Given data START

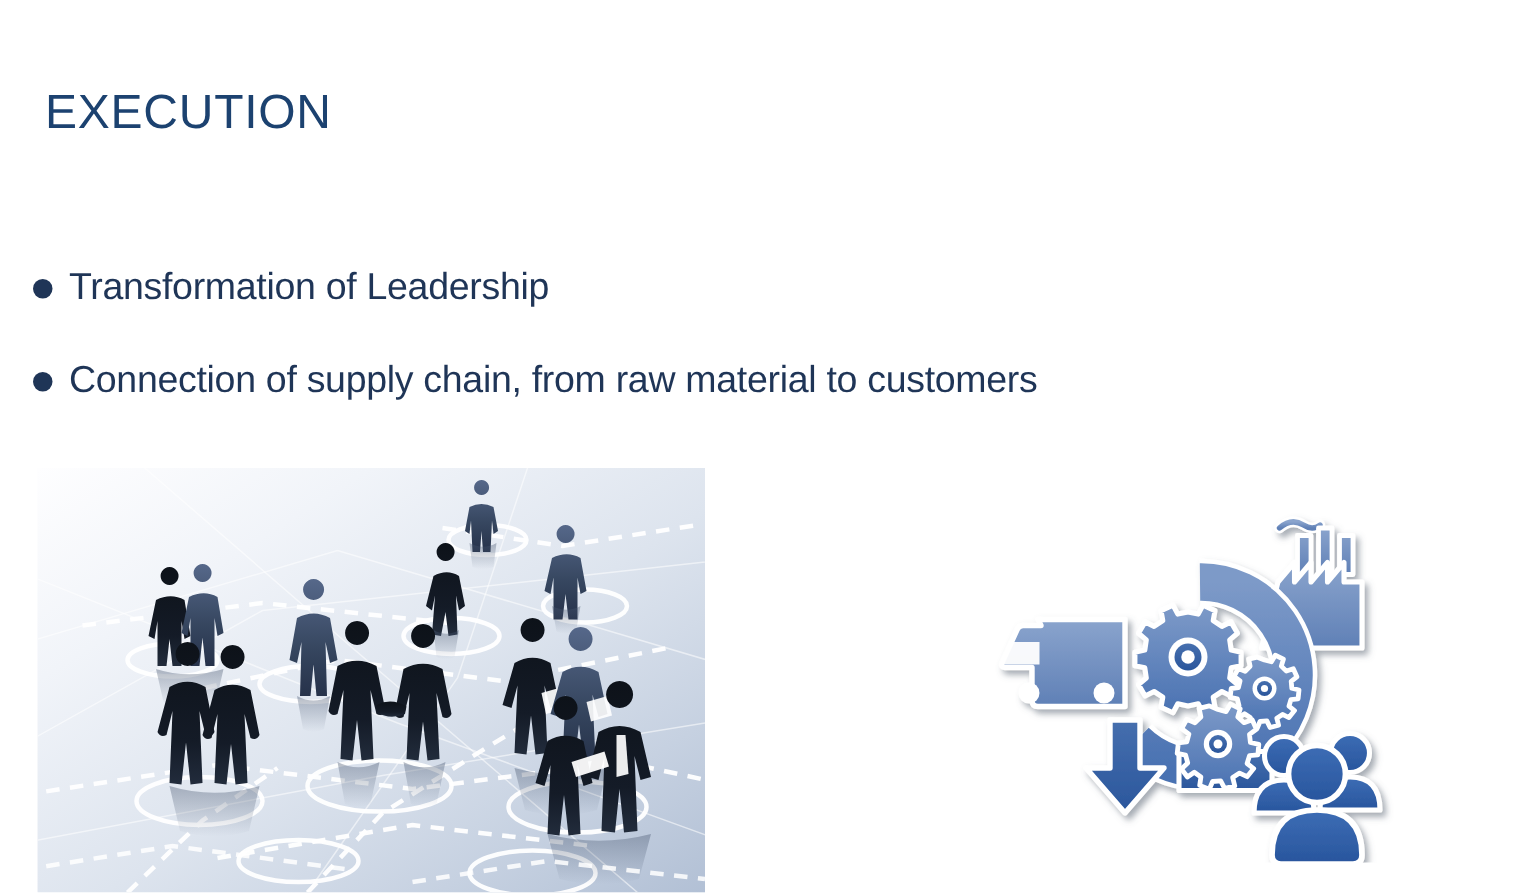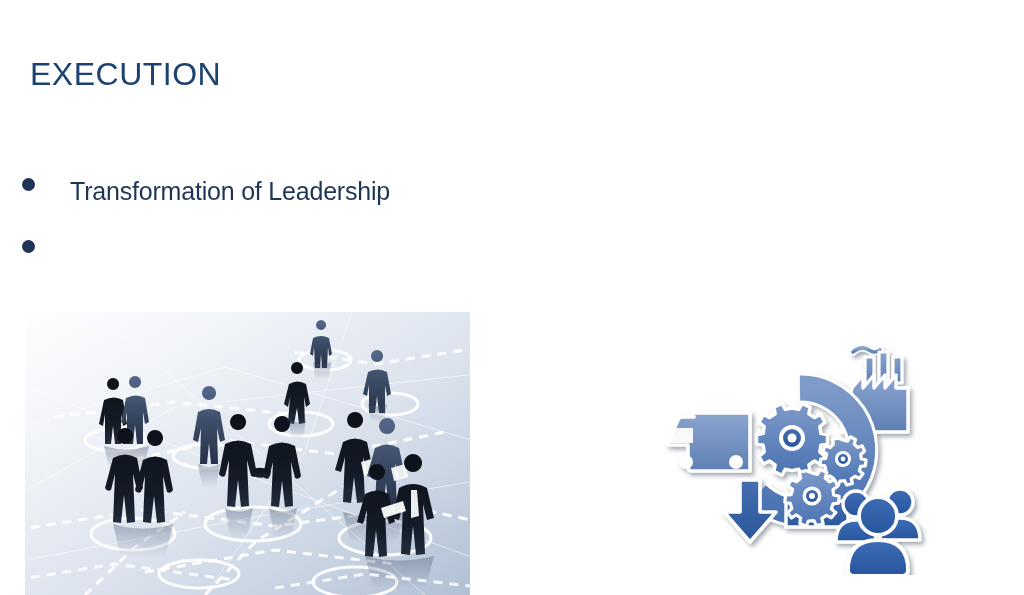--- a/index.html
+++ b/index.html
@@ -31,22 +31,22 @@
 
   
   .bullets {
     position: absolute;
     left: 22px;
     top: 176px;
     width: 960px;
   }
   .bullet-row {
     display: flex;
+    align-items: center;
     margin-bottom: 32px;
-    gap: 24px;
   }
   .bullet-dot {
     width: 13px;
     height: 13px;
     border-radius: 50%;
     background: #1f3557;
     flex: 0 0 auto;
     margin-right: 11px;
     margin-top: 2px;
   }
@@ -92,20 +92,21 @@
 
 <div class="bullets">
 
   <div class="bullet-row">
     <span class="bullet-dot"></span>
     <span class="bullet-text">Transformation of Leadership</span>
   </div>
 
   <div class="bullet-row">
     <span class="bullet-dot"></span>
+    <span class="bullet-text">Connection of supply chain, from raw material to customers</span>
   </div>
 
 </div>
 
 <div class="photo">
   <svg viewBox="0 0 445 283" preserveAspectRatio="none">
     <defs>
       <linearGradient id="bgGrad" x1="0" y1="0" x2="1" y2="1">
         <stop offset="0%" stop-color="#fefeff"></stop>
         <stop offset="25%" stop-color="#f1f4f9"></stop>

Given data END

_Work task_:
Copy out the full material exactly. Pictures should not appear in it.

_Your response_:
--- a/index.html
+++ b/index.html
@@ -31,22 +31,22 @@
 
   
   .bullets {
     position: absolute;
     left: 22px;
     top: 176px;
     width: 960px;
   }
   .bullet-row {
     display: flex;
+    align-items: center;
     margin-bottom: 32px;
-    gap: 24px;
   }
   .bullet-dot {
     width: 13px;
     height: 13px;
     border-radius: 50%;
     background: #1f3557;
     flex: 0 0 auto;
     margin-right: 11px;
     margin-top: 2px;
   }
@@ -92,20 +92,21 @@
 
 <div class="bullets">
 
   <div class="bullet-row">
     <span class="bullet-dot"></span>
     <span class="bullet-text">Transformation of Leadership</span>
   </div>
 
   <div class="bullet-row">
     <span class="bullet-dot"></span>
+    <span class="bullet-text">Connection of supply chain, from raw material to customers</span>
   </div>
 
 </div>
 
 <div class="photo">
   <svg viewBox="0 0 445 283" preserveAspectRatio="none">
     <defs>
       <linearGradient id="bgGrad" x1="0" y1="0" x2="1" y2="1">
         <stop offset="0%" stop-color="#fefeff"></stop>
         <stop offset="25%" stop-color="#f1f4f9"></stop>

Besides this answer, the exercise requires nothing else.